**WHAT YOU ARE ASKED TO DO**: Return every line of the listing below without changing anything.

********************

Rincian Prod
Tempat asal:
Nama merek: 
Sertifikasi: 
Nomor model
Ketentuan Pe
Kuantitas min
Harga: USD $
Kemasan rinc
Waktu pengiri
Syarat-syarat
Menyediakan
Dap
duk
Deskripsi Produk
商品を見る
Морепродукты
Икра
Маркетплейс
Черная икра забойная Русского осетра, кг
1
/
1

********************

**ANSWER TO THIS TASK**:
Rincian Prod
Tempat asal:
Nama merek: 
Sertifikasi: 
Nomor model
Ketentuan Pe
Kuantitas min
Harga: USD $
Kemasan rinc
Waktu pengiri
Syarat-syarat
Menyediakan
Dap
duk
Deskripsi Produk
商品を見る
Морепродукты
Икра
Маркетплейс
Черная икра забойная Русского осетра, кг
1
/
1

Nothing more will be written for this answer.